A little about me
And I’m a wife, a mum of teenagers, keeper of dogs and chickens, a lifelong learner and an all-round imperfect human. When I'm not coaching, you'll find me with family and friends, walking and hiking in nature, failing with joy in improv classes, and generally embracing a bit of tomfoolery wherever possible. I believe that life doesn't just happen to us, we also happen to life, and while we often forget this, I find it quietly empowering.
My background is in healthcare. An almost 15-year career as a Registered Anaesthetic Technician across clinical, leadership and education roles has taught me a great deal about people, pressure and the privilege of walking alongside others at their most vulnerable. It has also given me a deepened respect for something that often goes unspoken in clinical work: how we show up for ourselves matters, just as much as how we show up for everyone else.
I consider myself incredibly lucky to have built a life full of things I deeply care about. I’ve always wanted to be there for the people and work I cherish, so it took me an embarrassingly long time to clock the balance slowly shifting in my own world.
A demanding career alongside heavy seasons of personal challenge - grief, sudden loss, professional upheaval, and difficult health issues - meant I was always subconsciously gathering evidence that I could (or maybe should) just be able to keep on quietly juggling it all. Throughout that time, I remember talking with a friend who was going through a tough stretch, and helping them to strip their situation back to what really mattered to them. Retrospect is a fine thing but back then it felt so clearly obvious and necessary that a life aligned to our truest values is a life well-lived.
Yet it wasn't until months (or maybe years) later, right again in the thick of life’s uncertainties, that I realised I was still trying to carry the weight of everything (or “superwomaning” as my husband coined it). Not entirely glamorous but while in the hospital staff bathroom trying to fend off a panic attack, I found myself asking, “Kelly, what actually matters right now, and what is in your control to navigate through this?” Honestly, there has been no more humbling teacher than my own self-reflection.
But as it turns out, with 40-odd years of experience in life, there was not as much in my external control as I had been telling myself. These days I try to live my life aligned with my values, backed by healthy boundaries and guided by my own discernment. This reframing has given me a clear internal anchor and direction for how I want to live my life. Things haven’t necessarily gotten simpler, but I’ve found a way to move forward that feels sustainable, authentic, and still allows me to fiercely show up for the parts of my life that truly matter to me.
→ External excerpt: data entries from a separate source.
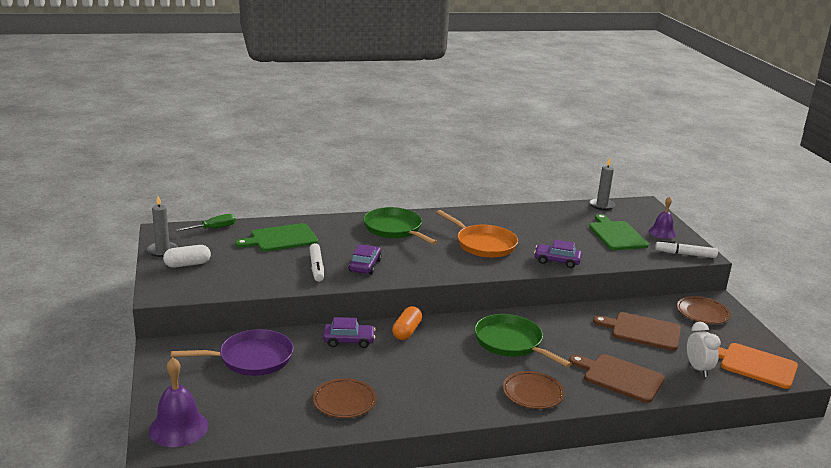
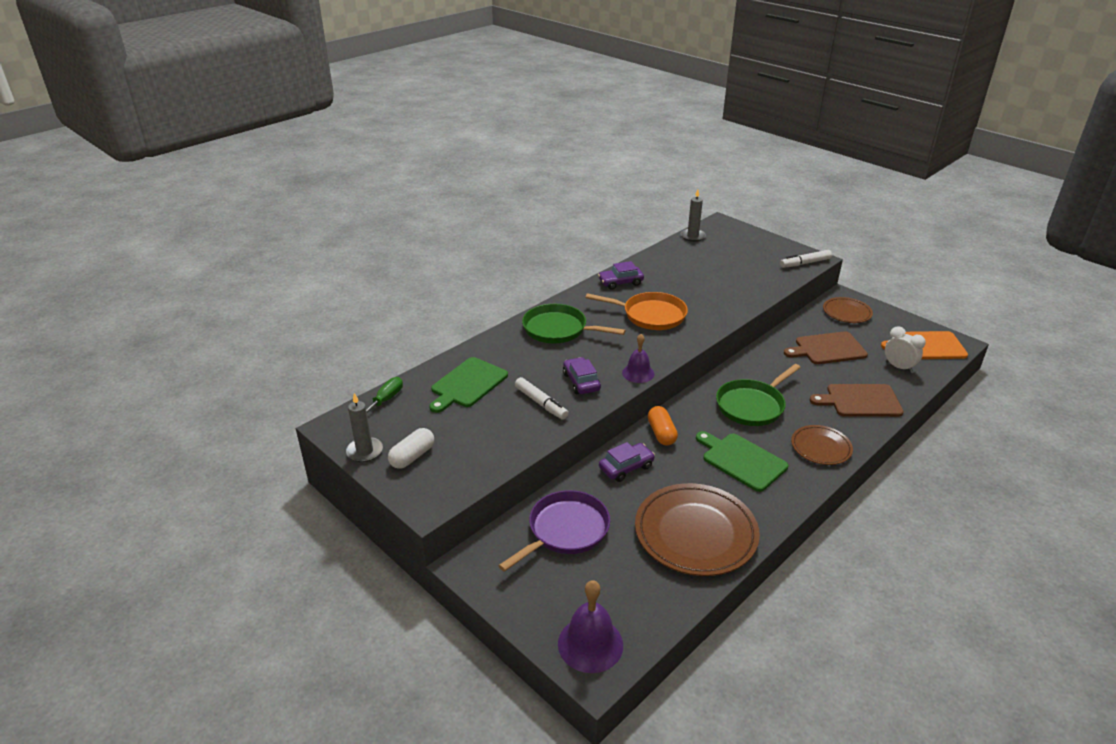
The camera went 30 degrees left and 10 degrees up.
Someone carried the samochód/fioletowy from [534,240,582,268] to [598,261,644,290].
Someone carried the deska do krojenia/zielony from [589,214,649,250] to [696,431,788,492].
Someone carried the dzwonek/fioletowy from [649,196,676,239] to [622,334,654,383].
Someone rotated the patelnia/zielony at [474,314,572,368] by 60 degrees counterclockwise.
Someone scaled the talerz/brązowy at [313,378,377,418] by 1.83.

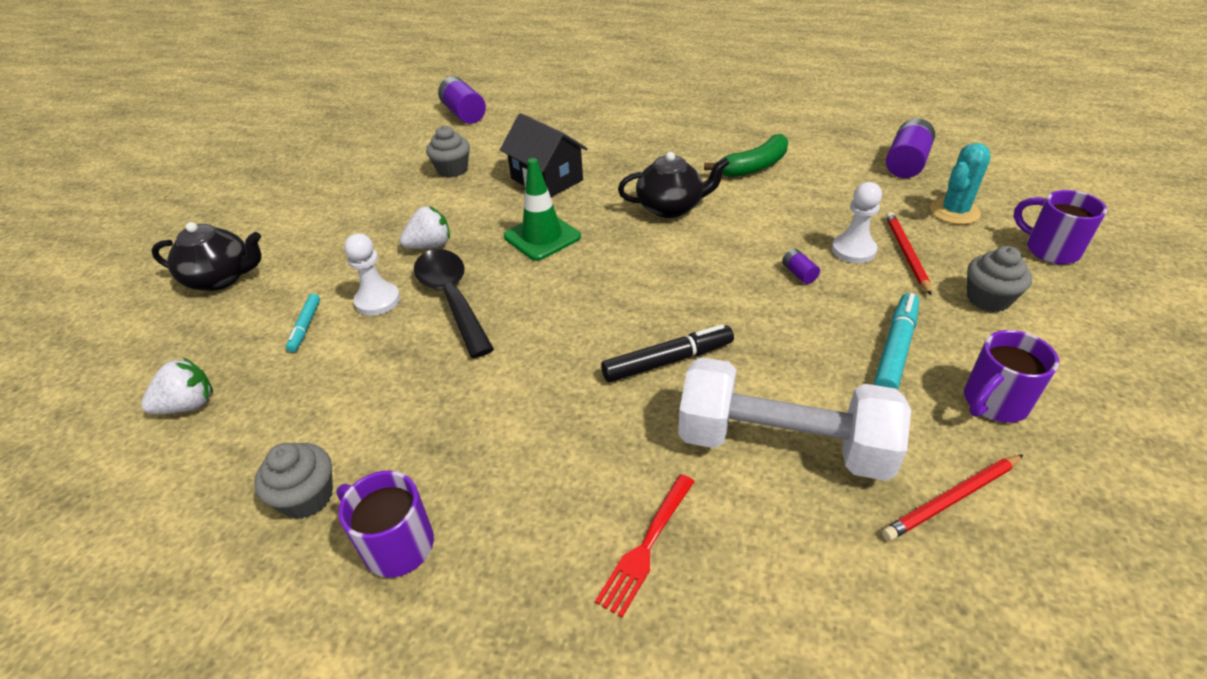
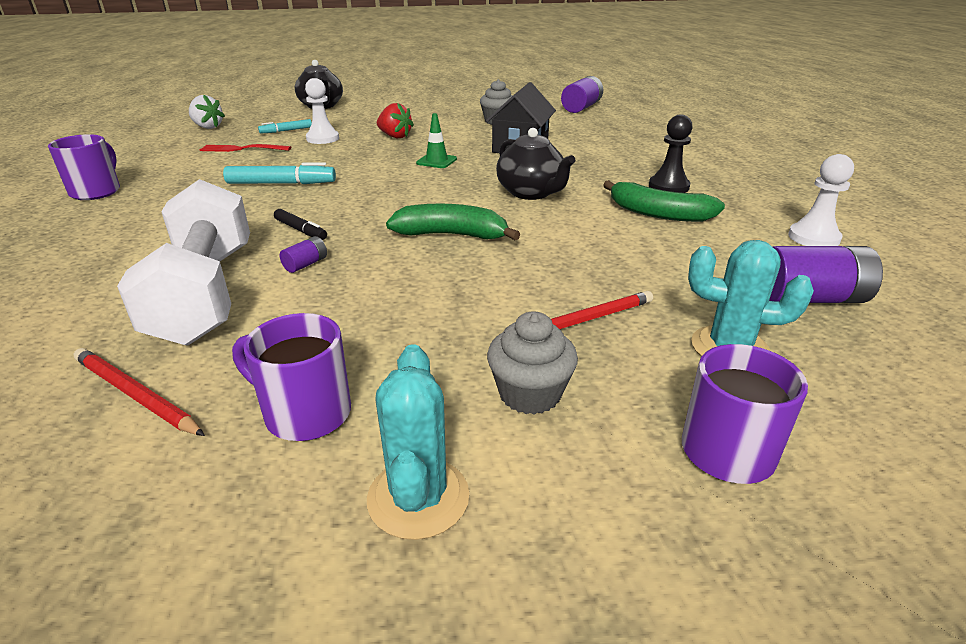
The camera went 60 degrees right and 10 degrees down.
Someone took away the muffinka/szary at [254,443,333,519].
Someone took away the łyżka/czarny at [414,249,494,358].
Someone put down the kaktus/turkusowy at [367,345,469,540].
Someone put down the banan/zielony at [386,204,520,240].
Someone put down the pionek/czarny at [649,114,692,193].
Someone carried the widelec/czerwony from [595,474,695,617] to [199,144,291,152].
Someone carried the bateria/fioletowy from [782,249,820,284] to [280,236,327,273].
Someone carried the pionek/biały from [832,182,882,263] to [788,154,854,246].
Someone carried the flamaster/turkusowy from [874,293,919,390] to [223,162,336,184].
Someone repainted the truskawka/biały at [400,206,450,249], which became the truskawka/czerwony at [377,103,414,138].
Someone scaled the pachołek/zielony at [504,158,581,261] by 0.62.
Someone scaled the flamaster/czarny at [601,324,734,382] by 0.61.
This is the process that I have built UnFold upon.
I strongly believe that capability and capacity are not the same thing, and that this distinction is worth sitting with. We can be highly capable and still find ourselves with very little left in the tank, and recognising the difference is often where our inherent “autopilot” can begin to shift.
Discernment sits at the centre of how I work. Something I've had to find my own way back to, and something I find myself returning to with the people I work alongside. From what I've seen and experienced, reconnecting with our own values, sense of self, and learning to hold our boundaries where it matters, can make life easier to navigate and more authentically our own. The lens we move through life with can start to shift toward a more empowered and sustainable direction.
I know this process can sometimes be challenging, and I do not take the trust and confidentiality required within our shared space lightly. I feel genuinely privileged to work alongside my clients, and I will always do my best to meet you where you are, with compassion, curiosity and where it feels right, a good laugh.
What I offer is a space that is calm, nervous-system centred, supportive and shame-free. Somewhere to put it all on the table, free from judgement or agenda, and be supported to sort through the shoulds and the coulds to find a way forward - at your pace.